Os textos desta página são cartas que M. escreve para um amigo que (acho) mora na Europa. Todos os dia de manhã, ela deposita um envelope embaixo da minha porta. Depois de encher as latas do condomínio de bolos de papel, desisti, e resolvi publicar algumas por aqui. Assim, quem sabe, podem algum dia atingir o seu destinatário... Renata Magdaleno

domingo, abril 15, 2007

procura-se um verso desesperadamente

Uma vez, quase escrevi o verso perfeito. Uma frase só, mas perfeita. Não tinha a ver com métrica, rima ou nada relacionado à forma. Me refiro a idéias. Bombástico e sutil ao mesmo tempo. Surpreendente e simples na medida certa. Sim, teve uma época em que eu escrevia.
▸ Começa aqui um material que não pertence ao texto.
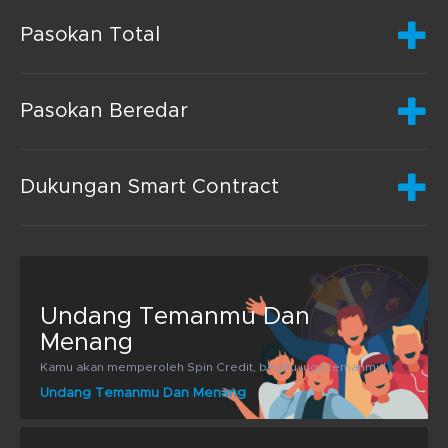
Pasokan Total
Pasokan Beredar
Dukungan Smart Contract
Undang Temanmu Dan
Menang
Kamu akan memperoleh Spin Credit, begitu juga temanmu!
Undang Temanmu Dan Menang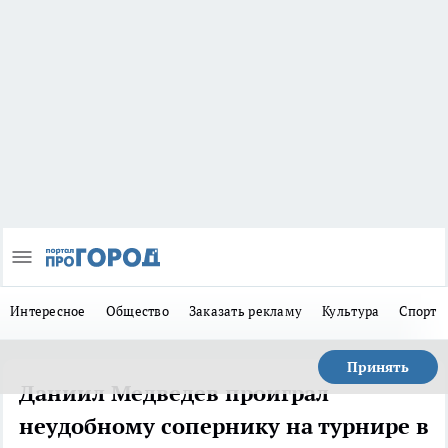
Интересное
Общество
Заказать рекламу
Культура
Спорт
Принять
Даниил Медведев проиграл
неудобному сопернику на турнире в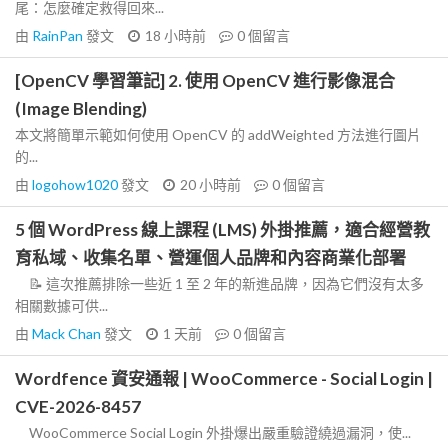
尾：怎麼確定救得回來...
由
RainPan
發文
18 小時前
0
個留言
[OpenCV 學習筆記] 2. 使用 OpenCV 進行影像混合
(Image Blending)
本文將簡單示範如何使用 OpenCV 的 addWeighted 方法進行圖片
的...
由
logohow1020
發文
20 小時前
0
個留言
5 個 WordPress 線上課程 (LMS) 外掛推薦，適合經營教
育私域、收集名單、營運個人品牌和內容商業化部署
📝 這次推薦排除一些近 1 至 2 年的新進品牌，因為它們沒有太多
相關數據可供...
由
Mack Chan
發文
1 天前
0
個留言
Wordfence 資安通報 | WooCommerce - Social Login |
CVE-2026-8457
WooCommerce Social Login 外掛爆出嚴重驗證繞過漏洞，使...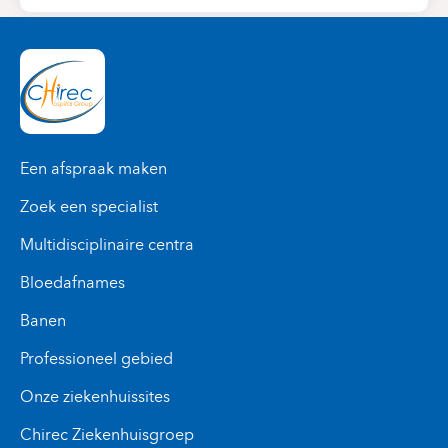
Een afspraak maken
Zoek een specialist
Multidisciplinaire centra
Bloedafnames
Banen
Professioneel gebied
Onze ziekenhuissites
Chirec Ziekenhuisgroep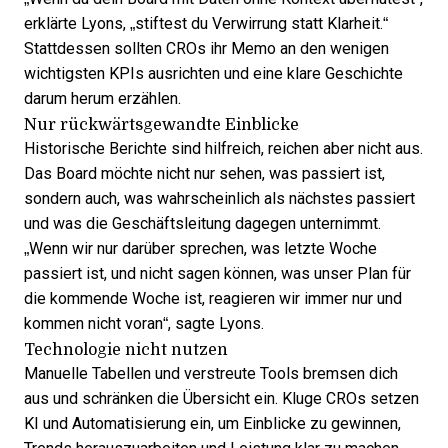
erklärte Lyons, „stiftest du Verwirrung statt Klarheit.“
Stattdessen sollten CROs ihr Memo an den wenigen
wichtigsten KPIs ausrichten und eine klare Geschichte
darum herum erzählen.
Nur rückwärtsgewandte Einblicke
Historische Berichte sind hilfreich, reichen aber nicht aus.
Das Board möchte nicht nur sehen, was passiert ist,
sondern auch, was wahrscheinlich als nächstes passiert
und was die Geschäftsleitung dagegen unternimmt.
„Wenn wir nur darüber sprechen, was letzte Woche
passiert ist, und nicht sagen können, was unser Plan für
die kommende Woche ist, reagieren wir immer nur und
kommen nicht voran“, sagte Lyons.
Technologie nicht nutzen
Manuelle Tabellen und verstreute Tools bremsen dich
aus und schränken die Übersicht ein. Kluge CROs setzen
KI und Automatisierung ein, um Einblicke zu gewinnen,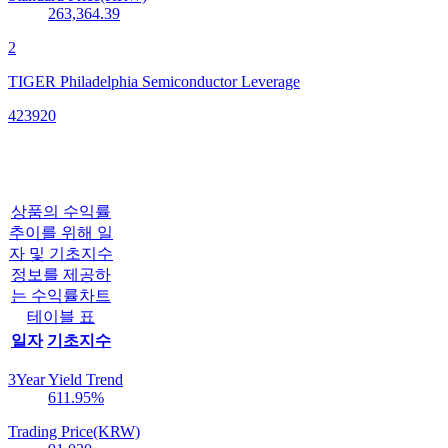
263,364.39
2
TIGER Philadelphia Semiconductor Leverage
423920
상품의 수익률
추이를 위해 일
자 및 기초지수
정보를 제공하
는 수익률차트
테이블 표
일자
기초지수
3Year Yield Trend
611.95
%
Trading Price(KRW)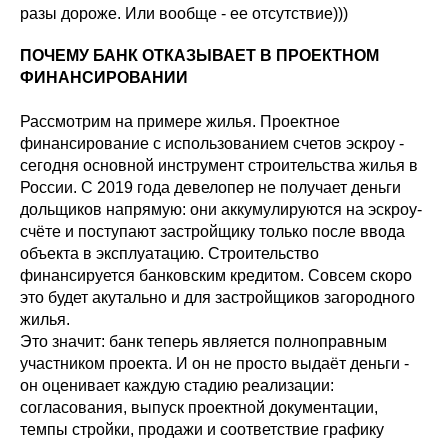
разы дороже. Или вообще - ее отсутствие)))
ПОЧЕМУ БАНК ОТКАЗЫВАЕТ В ПРОЕКТНОМ
ФИНАНСИРОВАНИИ
Рассмотрим на примере жилья. Проектное
финансирование с использованием счетов эскроу -
сегодня основной инструмент строительства жилья в
России. С 2019 года девелопер не получает деньги
дольщиков напрямую: они аккумулируются на эскроу-
счёте и поступают застройщику только после ввода
объекта в эксплуатацию. Строительство
финансируется банковским кредитом. Совсем скоро
это будет акутально и для застройщиков загородного
жилья.
Это значит: банк теперь является полноправным
участником проекта. И он не просто выдаёт деньги -
он оценивает каждую стадию реализации:
согласования, выпуск проектной документации,
темпы стройки, продажи и соответствие графику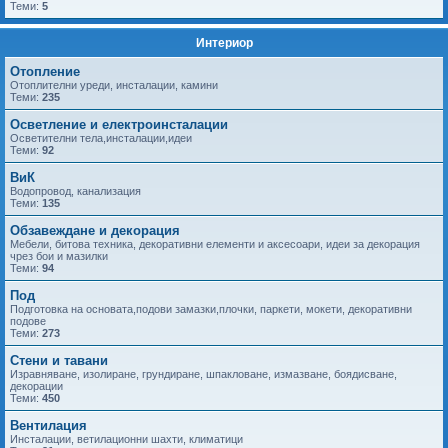
Теми:
5
Интериор
Отопление
Отоплителни уреди, инсталации, камини
Теми:
235
Осветление и електроинсталации
Осветителни тела,инсталации,идеи
Теми:
92
ВиК
Водопровод, канализация
Теми:
135
Обзавеждане и декорация
Мебели, битова техника, декоративни елементи и аксесоари, идеи за декорация
чрез бои и мазилки
Теми:
94
Под
Подготовка на основата,подови замазки,плочки, паркети, мокети, декоративни
подове
Теми:
273
Стени и тавани
Изравняване, изолиране, грундиране, шпакловане, измазване, боядисване,
декорации
Теми:
450
Вентилация
Инсталации, ветилационни шахти, климатици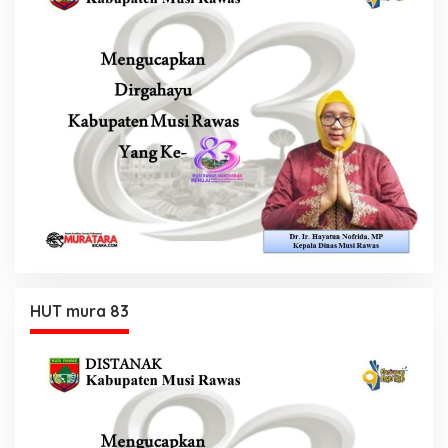
HUT mura 83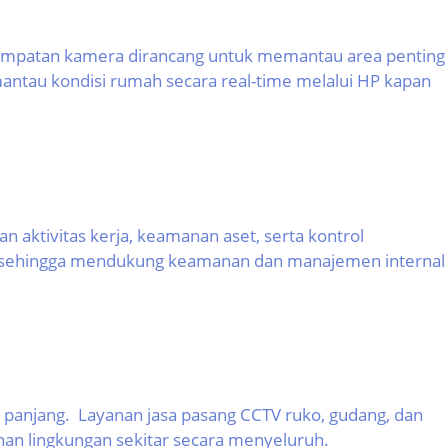
nempatan kamera dirancang untuk memantau area penting
mantau kondisi rumah secara real-time melalui HP kapan
aktivitas kerja, keamanan aset, serta kontrol
dang, sehingga mendukung keamanan dan manajemen internal
panjang. Layanan jasa pasang CCTV ruko, gudang, dan
nan lingkungan sekitar secara menyeluruh.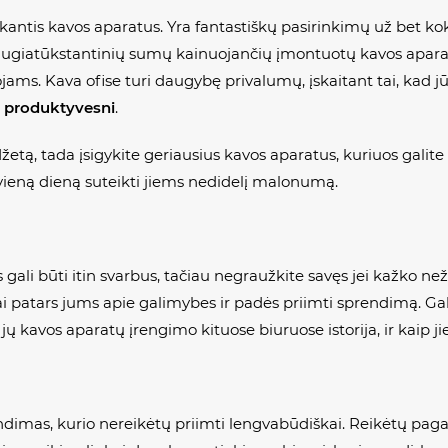
kantis kavos aparatus. Yra fantastiškų pasirinkimų už bet ko
daugiatūkstantinių sumų kainuojančių įmontuotų kavos aparatų.
otojams. Kava ofise turi daugybę privalumų, įskaitant tai, ka
a
produktyvesni
.
žetą, tada įsigykite geriausius kavos aparatus, kuriuos galite 
kvieną dieną suteikti jiems nedidelį malonumą.
ali būti itin svarbus, tačiau negraužkite savęs jei kažko než
iai patars jums apie galimybes ir padės priimti sprendimą. Ga
ja jų kavos aparatų įrengimo kituose biuruose istorija, ir kaip j
imas, kurio nereikėtų priimti lengvabūdiškai. Reikėtų pagalv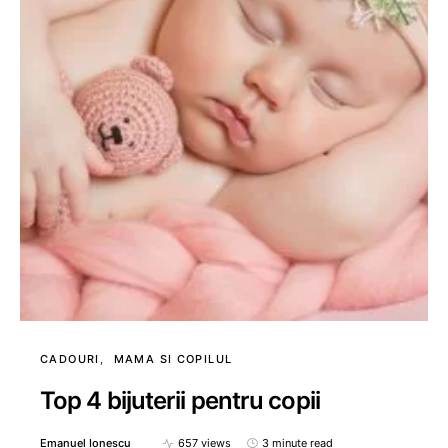
CADOURI
MAMA SI COPILUL
Top 4 bijuterii pentru copii
Emanuel Ionescu
657 views
3 minute read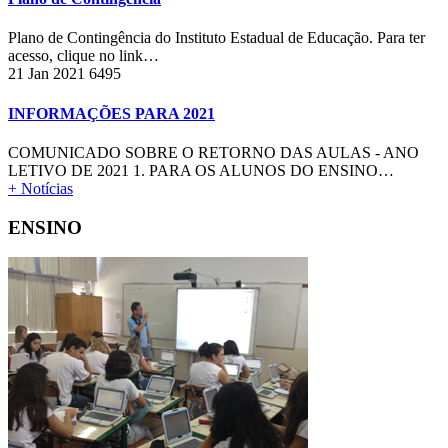
Plano de Contingência do Instituto Estadual de Educação. Para ter
acesso, clique no link…
21 Jan 2021
6495
INFORMAÇÕES PARA 2021
COMUNICADO SOBRE O RETORNO DAS AULAS - ANO
LETIVO DE 2021 1. PARA OS ALUNOS DO ENSINO…
+ Notícias
ENSINO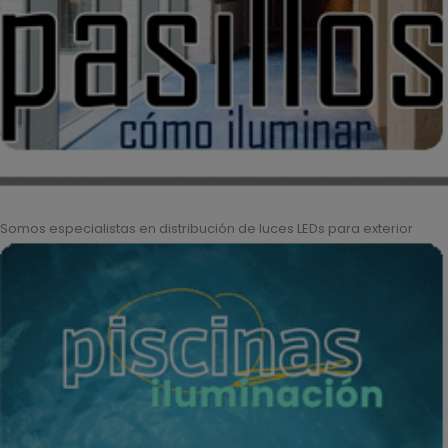
Somos especialistas en distribución de luces LEDs para exterior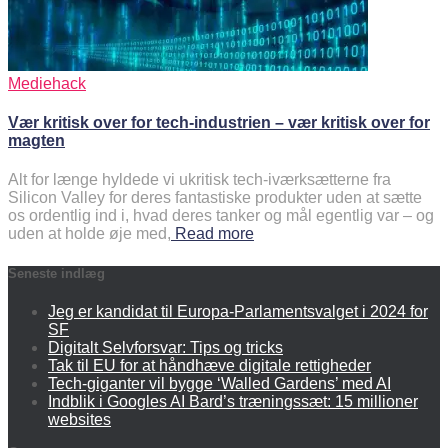
Mediehack
Vær kritisk over for tech-industrien – vær kritisk over for
magten
Alt for længe hyldede vi ukritisk tech-iværksætterne fra
Silicon Valley for deres fantastiske produkter uden at sætte
os ordentlig ind i, hvad deres tanker og mål egentlig var – og
uden at holde øje med,
Read more
Seneste indlæg
Jeg er kandidat til Europa-Parlamentsvalget i 2024 for
SF
Digitalt Selvforsvar: Tips og tricks
Tak til EU for at håndhæve digitale rettigheder
Tech-giganter vil bygge ‘Walled Gardens’ med AI
Indblik i Googles AI Bard’s træningssæt: 15 millioner
websites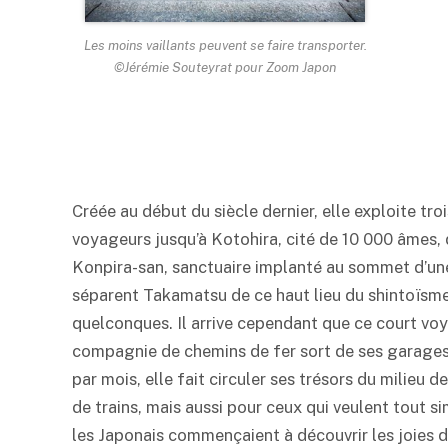
Les moins vaillants peuvent se faire transporter.
©Jérémie Souteyrat pour Zoom Japon
Créée au début du siècle dernier, elle exploite tro
voyageurs jusqu’à Kotohira, cité de 10 000 âmes, 
Konpira-san, sanctuaire implanté au sommet d’une
séparent Takamatsu de ce haut lieu du shintoïsme
quelconques. Il arrive cependant que ce court vo
compagnie de chemins de fer sort de ses garages 
par mois, elle fait circuler ses trésors du milieu 
de trains, mais aussi pour ceux qui veulent tout
les Japonais commençaient à découvrir les joies d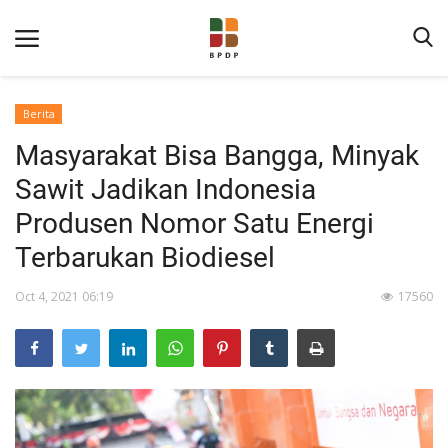
Berita
Masyarakat Bisa Bangga, Minyak
Sawit Jadikan Indonesia
Produsen Nomor Satu Energi
Terbarukan Biodiesel
Home
Oct 4, 2021 06:19
17560
Tentang BPDP
Informasi Publik
Program Layanan
Berita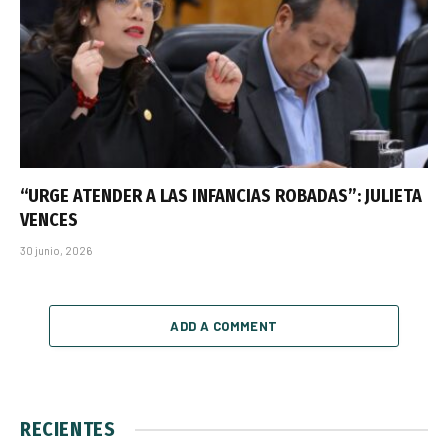
“URGE ATENDER A LAS INFANCIAS ROBADAS”: JULIETA
VENCES
30 junio, 2026
ADD A COMMENT
RECIENTES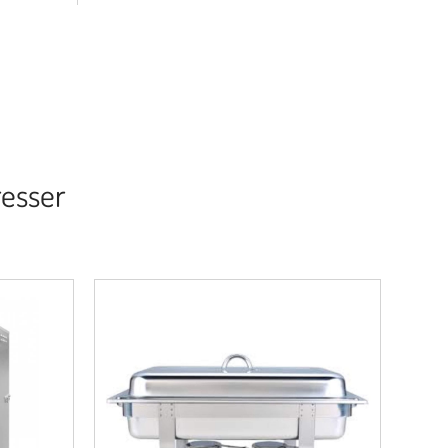
resser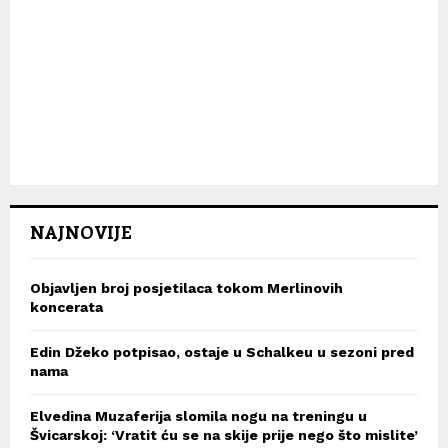
NAJNOVIJE
Objavljen broj posjetilaca tokom Merlinovih
koncerata
Edin Džeko potpisao, ostaje u Schalkeu u sezoni pred
nama
Elvedina Muzaferija slomila nogu na treningu u
Švicarskoj: ‘Vratit ću se na skije prije nego što mislite’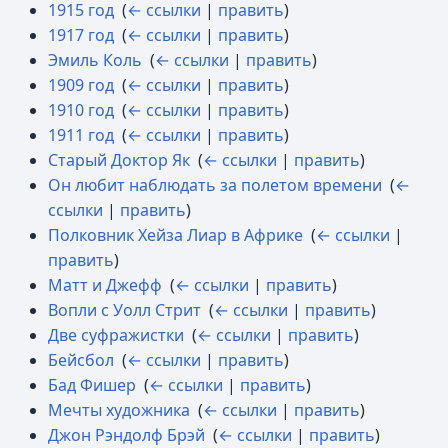
1915 год
‎
(
← ссылки
|
править
)
1917 год
‎
(
← ссылки
|
править
)
Эмиль Коль
‎
(
← ссылки
|
править
)
1909 год
‎
(
← ссылки
|
править
)
1910 год
‎
(
← ссылки
|
править
)
1911 год
‎
(
← ссылки
|
править
)
Старый Доктор Як
‎
(
← ссылки
|
править
)
Он любит наблюдать за полетом времени
‎
(
←
ссылки
|
править
)
Полковник Хейза Лиар в Африке
‎
(
← ссылки
|
править
)
Матт и Джефф
‎
(
← ссылки
|
править
)
Вопли с Уолл Стрит
‎
(
← ссылки
|
править
)
Две суфражистки
‎
(
← ссылки
|
править
)
Бейсбол
‎
(
← ссылки
|
править
)
Бад Фишер
‎
(
← ссылки
|
править
)
Мечты художника
‎
(
← ссылки
|
править
)
Джон Рэндолф Брэй
‎
(
← ссылки
|
править
)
Chegava a virar noites inteiras preenchendo páginas com a letra quadrada e antiquada da minha Olivetti. Mas, deste período, só ficou na minha cabeça a cena desta noite. A frase brotando, quase pronta e um barulho de chinelas batendo ao longe. O coração disparado, lutando com pressa pras palavras chegarem logo, e o arrastar das chinelas vindo mais depressa que as sílabas, cada vez mais perto. E minha mãe surgiu na porta do quarto com sua camisola azul de listrinhas e, sem perguntar nada ou deixar espaço pra defesa, desligou a luz da luminária:
- Isso são horas? Já pra cama. Amanhã não acorda pra escola.
E o verso se perdeu para sempre.

Pensando bem, não era a minha mãe. Sim, sim. Mas o meu pai. Ele e seu estilo seco. Em vez das chinelas atoalhadas da mãe, o calçado de couro do pai. Inclemente, forte, quase acordando a casa intera com as batidas no chão de taquinho. E, sem deixar espaço para argumentações, me olhou da porta.
_ Magnólia, já está na hora de dormir.
E eu fui e obedeci, olhei para o lado e a escrita foi dormir junto e creio que não se levantou até agora.

Pensando bem, talvez isso não tenha acontecido. Talvez cena mais ou menos assim pertença a um poema chinês que Kafka endereçou a Felice Bauer para justificar encontros que nunca saíam do papel. Ou talvez eu estivesse lendo uma das cartas de Kafka quando o verso me bateu na cabeça, inacabado, mas quase presente. E um pico de luz fez a energia do prédio cessar e, sem poder anotar as idéias, esqueci a arrumação das palavras. Não importa agora.